Save the Date

On September 11 — as the nation commemorates the third anniversary of that dreadful day in 2001 — wedding specialist Ted Daniels will be particularly depressed. Of course, he'll be gloomy for all the obvious reasons, but now there is an added problem. This year, September 11 falls on a Saturday. “No bride wants that date,” laments Daniels, who plans weddings for the Boston Park Plaza Hotel and Towers. “I couldn't pay a bride to take that date. I tried to get that weekend booked, but it was a non-negotiable date for all the brides I talked to. They all said the same thing: 'No, no, no — not the 11th.' I have been doing this for, oh, God, 20 years, and I have never seen anything like this for a date.”

The good news is that if, by some chance, you are still entertaining the possibility of getting married in Boston this month, it's hardly too late. Normally, you'd be tardy by about a year at most venues because, in New England at least, September is the primo wedding month. Not this year. Call any of the high-end hotels in downtown Boston — the Ritz-Carlton, the Fairmont Copley Plaza, the Park Plaza — and you will get the hard sell to book your special day on the second Saturday of the month. The only problem is that your guests might not want to fly that weekend, your family may complain that you've shown poor taste, and in future years, you'll be celebrating your wedding anniversary on a national day of mourning.

The question of whether it's okay to get married on 9/11 has become a topic of conversation lately, and perhaps nowhere is the debate fiercer than on the website Discussions there began last year when a 25-year-old woman from Washington State announced that she planned to wed on that date and posed the following question: “Do you think it would be bad or weird to be married on a day with such bad memories?” She was bombarded with replies, many of which attempted to discourage her from going ahead with her plan. “I wince whenever I hear someone say 'September 11,'” wrote one woman from New Jersey. Another from Long Island wrote: “I was just at the supermarket last night, and I wouldn't even buy the carton of eggs that expired on Sept 11!” Ultimately, it was a Bostonian by the name of Sarina who reverted to rationalism: “Unfortunately, there are a lot of days that are tied to huge tragedies, either nationwide, worldwide, or just personal. If you looked back through history to rule out any date that had a major tragedy happen, there probably wouldn't be an available date left.”

Of course, Sarina is right. If we rule out September 11, why not rule out December 7 (Pearl Harbor Day) or November 22 (the day John F. Kennedy was assassinated) or April 15 (when the Titanic sank)? Eliminating dates from the calendar is like retiring the numbers of great athletes: Eventually, you run out. The good news is that with time, even the most odious of dates lose their sting. Pearl Harbor Day is probably the most apt example.

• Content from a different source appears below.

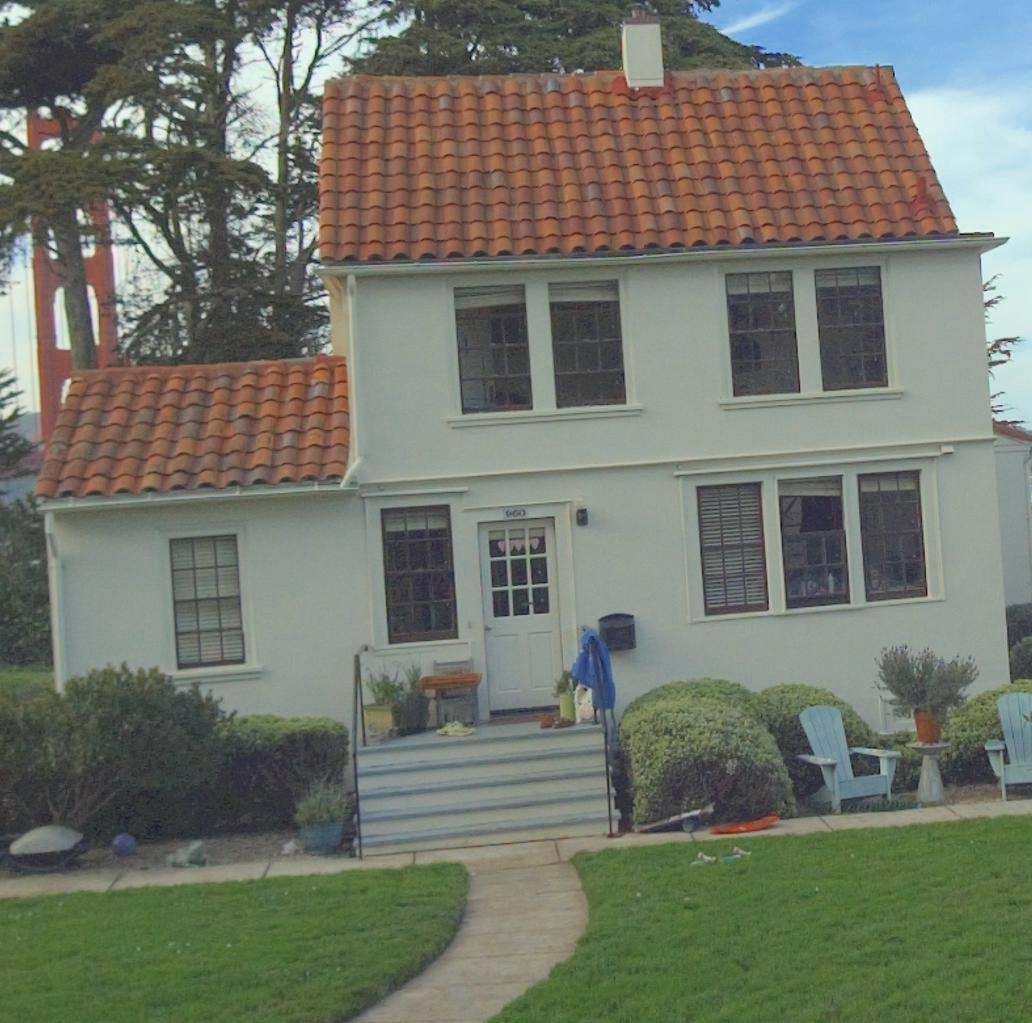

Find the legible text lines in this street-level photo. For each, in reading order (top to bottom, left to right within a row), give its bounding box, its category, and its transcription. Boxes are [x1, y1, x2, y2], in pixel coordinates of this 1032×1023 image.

Franklin Roosevelt declared that December 7 was “a date which will live in infamy,” and for a long time it did. No doubt, on December 7, 1946 — the first time Pearl Harbor Day fell on a Saturday — couples who married faced some unpleasant memories. Yet I suspect those memories were mitigated by the fact that we had won the war. In short, there had been some closure.

As it turns out, on December 7, 1946, the five-year anniversary of Japan's attack in the Pacific, the Boston Globe's front page made no mention of the historical significance of the day. The only wedding advice in the paper that December 7 came from Emily Post, whose column addressed the question of whether a bride was obliged to wear a hat and gloves on her wedding day. (The answer was no.)

The problem with September 11 is that we have no closure. The World Trade Center has not been rebuilt, the war on terror has run amuck, and Osama bin Laden is still roaming free somewhere in the hills of Central Asia. We are faced not only with the memory of the many people who died, but also with the continuing instability and fear this date has spawned. For some couples, however, this is no reason to cancel wedding plans.

Two acquaintances of mine, Tracey Buschenfeldt and Jason Keisch, are planning to wed this September 11 on the Cape. Buschenfeldt explains their thinking on the matter. “One of my bridesmaids actually lost two good friends on the flight that was headed from Boston to L.A.,” she says. “But she was adamant that we go ahead with our plans and make this a happy day.”

“People get married on Pearl Harbor Day, D-day, and the day that the Challenger blew up,” adds her fiancé. “Hey, life has to go on.”